Bard prychnął na te ostatnie słowa gnomki.
-
Teraz to "bohatersko", a wcześniej to nawet palcem nie kiwnęła żeby mi pomóc. - nadąsał się.
-
Ja tego akurat nie miałam w planach, to już wasza sprawa - Missy skwitowała wypowiedź gnomki odnośnie uratowania zakładników.-
Wszyscy gotowi?
Magini wyciągnęła zdobyczne w trakcie wcześniejszych perypetii berło, po czym uśmiechnęła się dosyć złowieszczo.
- Oj gotowi... - Przymrużyła oczy.
W rękach Missy złowrogi błysk bełtu oznajmiał: "Pora na rozpierduchę".
-
No to dalej - brakowało tylko drzwi, żeby je wyważyć solidnym kopniakiem. Złodziejka przymierzyła się natychmiast do ataku na stwory.
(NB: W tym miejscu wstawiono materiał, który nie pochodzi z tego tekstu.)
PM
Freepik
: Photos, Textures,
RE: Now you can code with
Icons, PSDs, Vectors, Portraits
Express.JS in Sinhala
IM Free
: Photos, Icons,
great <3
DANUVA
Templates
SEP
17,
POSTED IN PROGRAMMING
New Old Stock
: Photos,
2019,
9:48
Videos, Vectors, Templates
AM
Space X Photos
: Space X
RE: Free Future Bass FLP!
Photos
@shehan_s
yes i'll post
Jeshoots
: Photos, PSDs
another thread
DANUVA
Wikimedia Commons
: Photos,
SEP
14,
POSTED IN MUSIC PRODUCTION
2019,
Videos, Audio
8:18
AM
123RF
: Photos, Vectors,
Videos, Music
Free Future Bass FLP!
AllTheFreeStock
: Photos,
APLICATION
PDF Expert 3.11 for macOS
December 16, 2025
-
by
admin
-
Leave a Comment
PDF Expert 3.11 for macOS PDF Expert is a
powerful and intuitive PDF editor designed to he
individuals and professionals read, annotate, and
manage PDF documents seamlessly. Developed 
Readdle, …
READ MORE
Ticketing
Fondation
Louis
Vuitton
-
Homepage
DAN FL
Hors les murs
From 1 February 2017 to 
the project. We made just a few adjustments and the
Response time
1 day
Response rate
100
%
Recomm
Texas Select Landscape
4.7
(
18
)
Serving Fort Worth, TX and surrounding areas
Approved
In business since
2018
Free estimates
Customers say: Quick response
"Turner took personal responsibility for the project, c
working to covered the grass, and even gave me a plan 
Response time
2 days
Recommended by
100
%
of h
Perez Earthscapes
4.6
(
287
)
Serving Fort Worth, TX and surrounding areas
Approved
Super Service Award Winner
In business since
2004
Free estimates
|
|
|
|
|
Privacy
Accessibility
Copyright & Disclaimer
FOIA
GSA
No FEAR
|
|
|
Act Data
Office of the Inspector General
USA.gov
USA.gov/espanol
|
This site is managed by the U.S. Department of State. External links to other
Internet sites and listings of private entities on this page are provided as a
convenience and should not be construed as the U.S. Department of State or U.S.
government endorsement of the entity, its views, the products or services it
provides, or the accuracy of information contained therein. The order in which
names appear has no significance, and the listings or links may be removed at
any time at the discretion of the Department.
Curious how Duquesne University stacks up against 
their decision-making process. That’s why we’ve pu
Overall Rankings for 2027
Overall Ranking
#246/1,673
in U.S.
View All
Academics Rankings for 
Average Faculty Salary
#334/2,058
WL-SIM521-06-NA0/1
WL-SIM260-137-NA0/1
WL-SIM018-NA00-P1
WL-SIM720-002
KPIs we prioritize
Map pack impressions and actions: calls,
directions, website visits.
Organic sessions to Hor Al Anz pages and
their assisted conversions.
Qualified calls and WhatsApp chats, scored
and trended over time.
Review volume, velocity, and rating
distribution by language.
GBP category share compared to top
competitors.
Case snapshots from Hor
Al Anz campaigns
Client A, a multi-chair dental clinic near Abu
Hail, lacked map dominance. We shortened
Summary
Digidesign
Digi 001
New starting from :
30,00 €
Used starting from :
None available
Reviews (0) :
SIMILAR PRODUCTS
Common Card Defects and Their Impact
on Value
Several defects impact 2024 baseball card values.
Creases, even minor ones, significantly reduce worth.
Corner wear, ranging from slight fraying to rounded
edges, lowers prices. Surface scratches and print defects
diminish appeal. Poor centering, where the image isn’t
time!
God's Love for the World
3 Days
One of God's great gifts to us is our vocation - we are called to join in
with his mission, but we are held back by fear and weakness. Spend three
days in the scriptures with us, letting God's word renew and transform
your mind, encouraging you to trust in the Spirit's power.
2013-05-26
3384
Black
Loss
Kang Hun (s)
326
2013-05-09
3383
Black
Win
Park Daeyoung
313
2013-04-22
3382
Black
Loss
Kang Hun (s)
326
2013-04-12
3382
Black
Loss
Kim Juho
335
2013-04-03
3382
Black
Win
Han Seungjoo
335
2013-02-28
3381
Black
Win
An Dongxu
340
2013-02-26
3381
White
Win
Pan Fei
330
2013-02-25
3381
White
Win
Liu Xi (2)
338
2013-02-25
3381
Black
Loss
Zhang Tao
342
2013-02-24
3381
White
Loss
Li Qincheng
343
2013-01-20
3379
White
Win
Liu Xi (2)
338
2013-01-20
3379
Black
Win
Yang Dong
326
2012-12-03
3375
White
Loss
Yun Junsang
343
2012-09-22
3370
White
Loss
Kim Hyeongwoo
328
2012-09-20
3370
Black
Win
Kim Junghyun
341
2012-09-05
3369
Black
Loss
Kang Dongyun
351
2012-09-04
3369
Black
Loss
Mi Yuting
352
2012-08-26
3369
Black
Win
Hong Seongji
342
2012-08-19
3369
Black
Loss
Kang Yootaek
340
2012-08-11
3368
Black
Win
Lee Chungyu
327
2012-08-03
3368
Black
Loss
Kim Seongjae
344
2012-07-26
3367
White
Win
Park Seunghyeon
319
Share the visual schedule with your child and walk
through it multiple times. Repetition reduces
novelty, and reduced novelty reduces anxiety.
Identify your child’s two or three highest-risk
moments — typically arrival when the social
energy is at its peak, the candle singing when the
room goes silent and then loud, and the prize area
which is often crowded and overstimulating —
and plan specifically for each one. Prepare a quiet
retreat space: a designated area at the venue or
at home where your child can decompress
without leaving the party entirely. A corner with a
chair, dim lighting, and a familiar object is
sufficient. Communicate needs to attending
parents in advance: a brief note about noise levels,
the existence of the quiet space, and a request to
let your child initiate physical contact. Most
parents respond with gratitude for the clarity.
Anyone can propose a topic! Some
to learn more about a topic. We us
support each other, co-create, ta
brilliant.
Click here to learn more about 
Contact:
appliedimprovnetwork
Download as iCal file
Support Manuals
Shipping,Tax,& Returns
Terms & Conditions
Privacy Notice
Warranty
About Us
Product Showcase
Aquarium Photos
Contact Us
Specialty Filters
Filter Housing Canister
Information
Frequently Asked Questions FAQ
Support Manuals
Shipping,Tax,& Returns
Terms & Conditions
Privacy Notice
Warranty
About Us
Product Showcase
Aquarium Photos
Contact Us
Revalion wziął głęboki oddech zastanawiając się w jaki sposób mógłby być przydatny tutaj w swoim obecnym stanie.
W końcu kiwnął głową na znak, że też jest gotów. Zamierzał pierw wyszperać kolejnego zwierzaka ze swojej torby sztuczek, a następnie przyzwać jeszcze jedną, wredną istotę za pomocą pieśni.
I nastał czas oczyszczającego płomień!
Ognista kula połączona z wybuchem kartacza, dokonały prawdziwej masakry wśród stworów. Jednakże tak niszcząca siła zabiła nie tylko dziwaczne stwory, ale także i śmiertelnie raniła dwóch krasnoludów mających być złożonymi na ofierze. Impet czaru zwiększył siłę wybuchowej broni Drucilli, tak że ołowiane kulki raniły i powaliły dwóch zniewolonych krasnoludów. Z ponad pięćdziesiątki potwornych stworzeń, przetrwała trójka. Właściwie szóstka, ale trzy z nich wkrótce padły pod bełtami Missy.
Revalion wyciągnął kulkę, rzucił na ziemię i zmieniła się ona... w konia?!
W dużego bojowego rumaka.
A kultyści Demogorona nie próżnowali, dwóch zaczęło inkantować zaklęcia. Dwóch rzuciło się do boju, uzbrojonych krasnoludzkie topory.
Także pozostałe przy życiu potworki zaatakowały... w niezwykły sposób.
W umysłach czwórki bohaterów, zaczęły się pojawiać obrazy. Zaczęli widzieć, kryjące się w cieniach groty bestie z nożami, oczy przypatrujące się im oraz szepty. Mieli wrażenie, że ich towarzysze chcą ich tu zostawić na zgubę.